"Nicholas called after him in vain, and then called his servant to dress him, with a vague apprehension of evil, and a belief that no lover ever had so many to assist his wooing as himself.

* * * * *

"Olinska, the daughter of a noble Polish family, was deprived of her parents at an early age, and selected for her guardian the high-minded Countess Walewski. Her childish years were spent in Warsaw, the city of her forefathers; but the Countess was obliged to remain at St. Petersburg, being a member of the Czarina's household, and thither she called her ward, to be presented at court, and drown the memory of her sorrows in the gaieties of the capital.

"Young, beautiful and unsophisticated, chaperoned by an illustrious lady, and reputed to be heiress of

great wealth, the Polish maiden speedily became the magnet and toast of a brilliant circle, and a prize for which scores of young nobles contended. But the heart of Olinska was not to be purchased with titles, and while the scions of aristocracy knelt vainly at her feet, she bestowed her virgin affections upon Dimitri, whose silent homage defeated that of all others, with its proud, peculiar dignity. Military rank is esteemed by the Russians as little inferior to that of inheritance; yet they acknowledge a difference, and the line drawn between them by the usages of society cannot be overstepped with impunity. The young officer, although admitted into court circles, was aware of the distance between himself and the lady in a social sense; but the encouragement she gave him, so insensibly drew them together, that disparity of birth was forgotten, and love—the great leveller of conditions—reigned paramount.

"However misanthropically a man may express his indifference to the world's opinion, we are all, more or less, its most subservient slaves, and although Nicholas Dimitri assured his idol that the gossip of fashionables was nothing to him, he deemed it proper to solicit the kind offices of the Countess, as a go-between; and apparently visited the guardian, when, in reality, the fair ward was the object of his intentions.

"Peter the Great, who, at that period, occupied the throne of Russia, had an unpleasant habit of rewarding his bachelor friends for worthy deeds, with the hand of some fair maiden of his court; and, having beheld the Polish lady, he resolved to bestow her upon Admiral Praxin, who, though often regarded with suspicion

by his sovereign, had lately rendered 'the state good service.' Olinska repulsed the old sailor's advances with disdain; but the Czar requested her to grant him a private interview, and a request from such a source being synonymous with a command, the lady felt obliged to grant it.

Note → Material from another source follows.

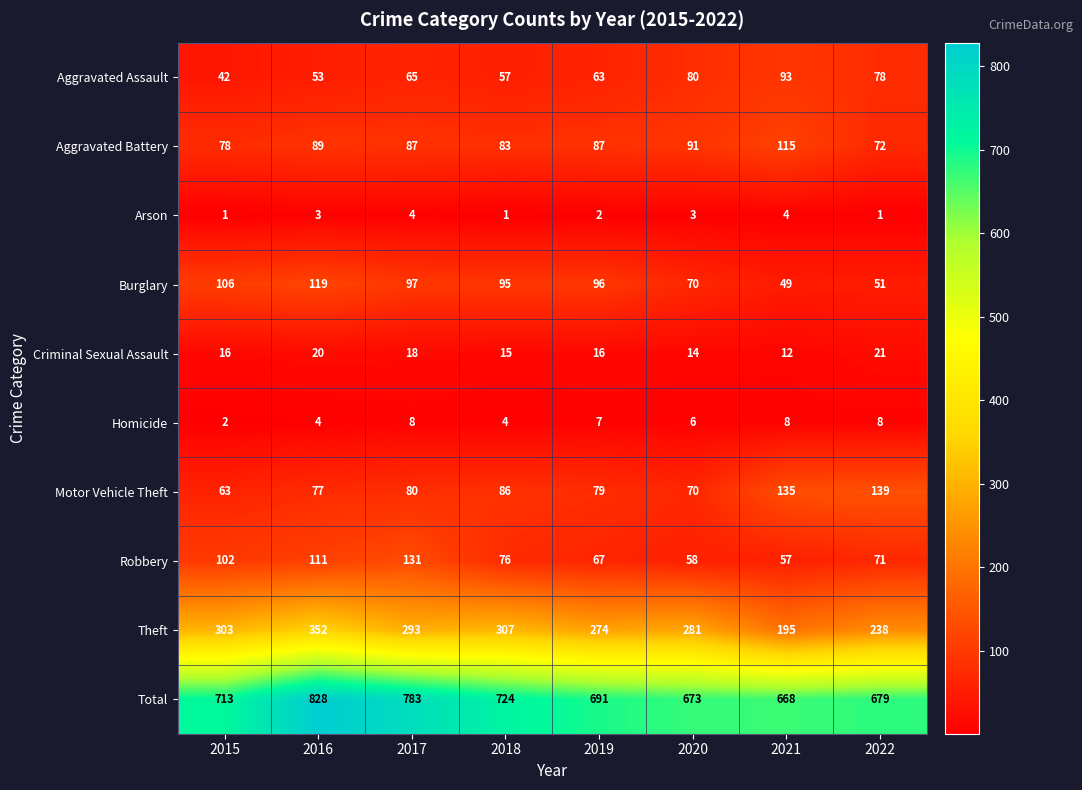

What is the sum of all Homicide values?

47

"Alone she sat, in a gorgeously furnished apartment, when the Admiral was announced, her sable locks shading a neck and bosom that rivalled the snow in their whiteness, and supporting her head with a hand of nature's choicest modeling.

"Admiral Praxin was a man in the 'sere and yellow leaf' of meridian life. His form was firm and upright, and his costume was that of a youthful courtier; but deep wrinkles tracked his brow with the footprints of age, and his hair had caught the snow-flakes of the mountain's farther side. That foretaste of eternal torments, the gout, had rather confused the measure of his tread, and the stout old Admiral entered the lady's presence with an ungraceful limp.